I would really REALLY suggest you spend a little more time researching those other compressors you so easily consider to be 'text streams', they are not.
for example, one of them also happens to hold the current record for non lossy image compression..
Its all a matter of feeding them the right models, and I can guarantee that a good PPM or CM set of models will do much better than a weeks worth
of model development - but of course they reason they WILL is because they take care of the downstream details - the work you have done in finding
context is exactly what they do need.
Remember, there are three stages to compression, and using 'state deep within a video decoder that doesn't apply to text streams (like what above-neighbor color presence bits are set)' is the top level - finding context to model. What I would suggest is that the decades of research as to how best to utilise that context
could be of use... then again perhaps you have done better than they can - and that is what testing against the corpus will show.
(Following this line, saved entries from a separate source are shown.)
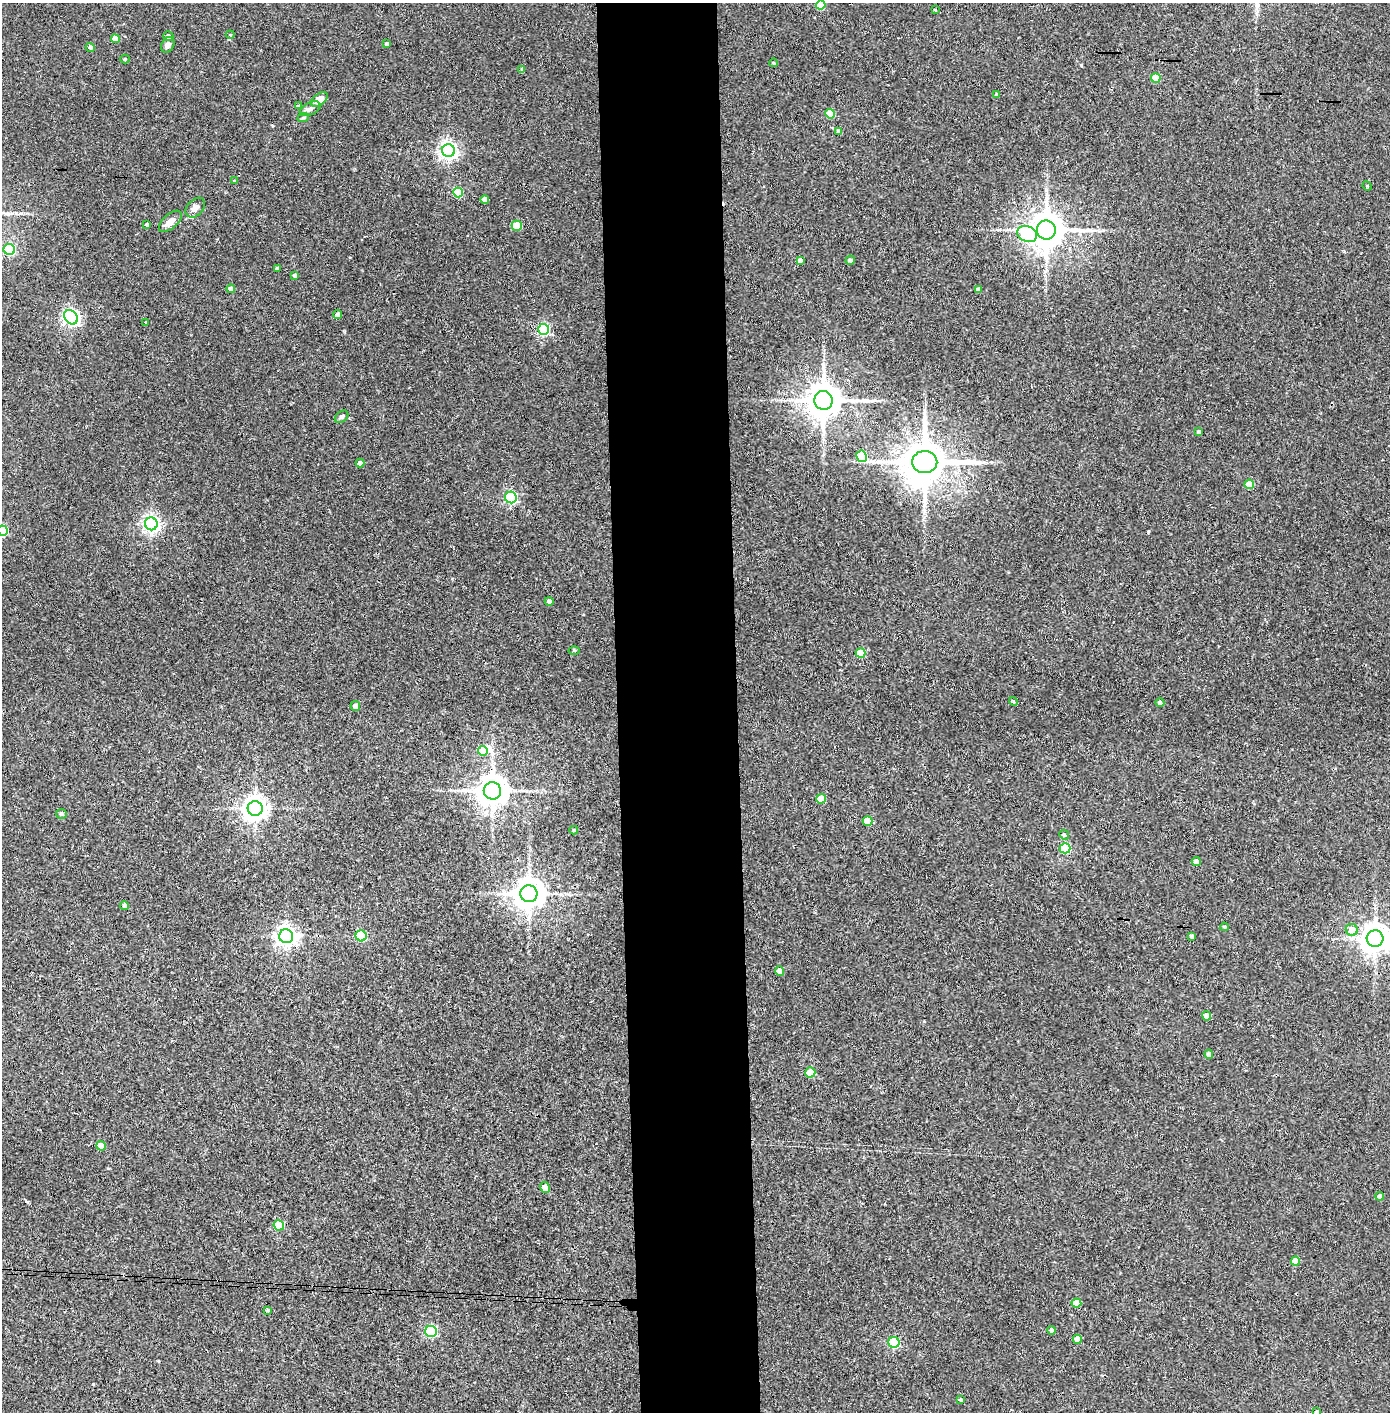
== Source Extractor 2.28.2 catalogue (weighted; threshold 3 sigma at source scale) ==
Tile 5 of 3 x 3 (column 2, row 2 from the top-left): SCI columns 1468-2855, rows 1416-2825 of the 4321 x 4242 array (HDU 1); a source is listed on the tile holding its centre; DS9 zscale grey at full resolution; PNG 1392 x 1414 px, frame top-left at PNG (2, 3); each listed source drawn as its Kron ellipse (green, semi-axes under 4 px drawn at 4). Shown black and unused: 9% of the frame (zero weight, under 3 of 4 exposures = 6% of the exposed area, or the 3 px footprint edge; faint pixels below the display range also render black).
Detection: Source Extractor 2.28.2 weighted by HDU 2 'WHT'; one run over the whole footprint, this tile lists its part. Background 0.0881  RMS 0.0057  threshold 0.0255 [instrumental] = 3 sigma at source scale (4.5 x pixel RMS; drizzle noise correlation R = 1.50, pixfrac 1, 0.05/0.05 arcsec/px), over >= 5 px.
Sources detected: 94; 1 inside a brighter object's white glare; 1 cosmic-ray / hot-pixel residue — neither listed nor drawn; the other 92 listed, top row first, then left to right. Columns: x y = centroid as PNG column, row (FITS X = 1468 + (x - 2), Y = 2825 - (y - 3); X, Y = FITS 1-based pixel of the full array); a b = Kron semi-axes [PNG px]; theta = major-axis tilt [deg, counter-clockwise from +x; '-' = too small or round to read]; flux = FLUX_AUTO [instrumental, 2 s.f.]
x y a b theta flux
821 5 5 4 - 12
935 10 3 2 - 0.43
230 35 4 4 - 0.57
168 36 5 5 - 1.2
115 39 4 4 - 5.5
387 44 4 3 - 1.8
168 45 8 6 63 2.5
90 47 5 4 - 1.6
125 59 4 4 - 0.53
774 63 4 3 - 0.74
522 69 4 4 - 0.95
1156 78 5 4 - 13
997 95 4 4 - 1.7
319 100 9 5 38 6.8
298 106 4 4 - 0.56
310 109 11 6 26 2.4
830 114 5 4 - 13
303 118 6 4 18 0.77
839 131 4 4 - 2.6
448 151 6 6 - 240
234 181 4 4 - 0.57
1367 186 5 4 - 0.66
458 192 5 4 - 22
485 199 4 4 - 3.6
195 208 11 8 46 3.2
170 221 14 7 41 4.8
147 225 3 3 - 1.1
517 226 5 5 - 16
1046 230 9 9 - 1400
1027 234 10 7 -22 29
9 250 6 5 - 53
800 260 4 3 - 1.9
850 260 5 4 - 1.5
277 269 4 3 - 1.3
295 275 4 4 - 1.5
231 289 4 4 - 2.5
978 289 4 4 - 2
338 314 4 4 - 2.1
71 317 8 6 -52 170
146 322 3 2 - 1.1
544 329 5 5 - 70
823 400 9 9 - 1400
341 417 7 5 37 1.2
1199 432 4 4 - 1.1
862 456 6 5 - 30
925 462 12 11 - 2300
360 463 4 4 - 2.3
1249 484 5 4 - 15
511 497 6 5 - 92
151 524 6 6 - 210
2 531 5 5 - 31
549 601 4 4 - 2
574 650 5 3 - 0.6
860 653 5 4 - 15
1013 702 4 4 - 0.75
1160 703 4 4 - 1.8
355 706 5 5 - 2.6
483 751 5 5 - 10
492 791 9 8 - 950
821 799 5 4 - 8.1
255 808 7 7 - 480
61 814 5 5 - 1.3
868 821 5 4 - 13
574 830 4 4 - 0.66
1064 835 5 4 - 0.81
1065 848 5 5 - 34
1196 862 4 4 - 3.3
529 894 8 8 - 950
124 906 4 4 - 1.7
1224 927 4 3 - 0.63
1352 930 6 6 - 6.7
286 936 7 7 - 310
361 936 5 5 - 37
1192 936 4 3 - 1.5
1375 938 8 8 - 790
780 971 5 4 - 6
1207 1016 4 4 - 6.7
1209 1054 4 4 - 2.8
810 1072 5 5 - 13
101 1146 5 4 - 9
545 1188 6 5 - 7
1379 1196 4 4 - 2
279 1225 5 5 - 22
1296 1261 5 4 - 7.5
1076 1303 5 4 - 10
268 1311 3 3 - 0.77
1052 1330 4 4 - 1.9
431 1331 6 5 - 59
1077 1339 4 4 - 7.8
894 1342 5 5 - 44
961 1400 4 3 - 0.69
1317 1412 3 3 - 0.95
Overlapping masked pixels (flux is a lower limit): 1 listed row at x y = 492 791
Isophote crosses this tile's border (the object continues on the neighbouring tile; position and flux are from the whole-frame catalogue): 4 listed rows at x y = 821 5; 2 531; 1375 938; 1317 1412
Unlisted compact peaks at least as high as the median listed source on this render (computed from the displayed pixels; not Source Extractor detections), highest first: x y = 1081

When it comes to non lossy compression, there is no such thing as a text compressor, there is no such thing as an exe compressor, there are just different
models of data, and different ways of using those models.
You are not the first, or I would suspect the last to look at bitstream detokenisation and recompression in its many forms..
If you dont read up on this, you are missing something that matters, for example:
But then perhaps you are aware of that all.
Dont get me wrong, 22% is VERY respectable on jpeg.. but why not try to do better.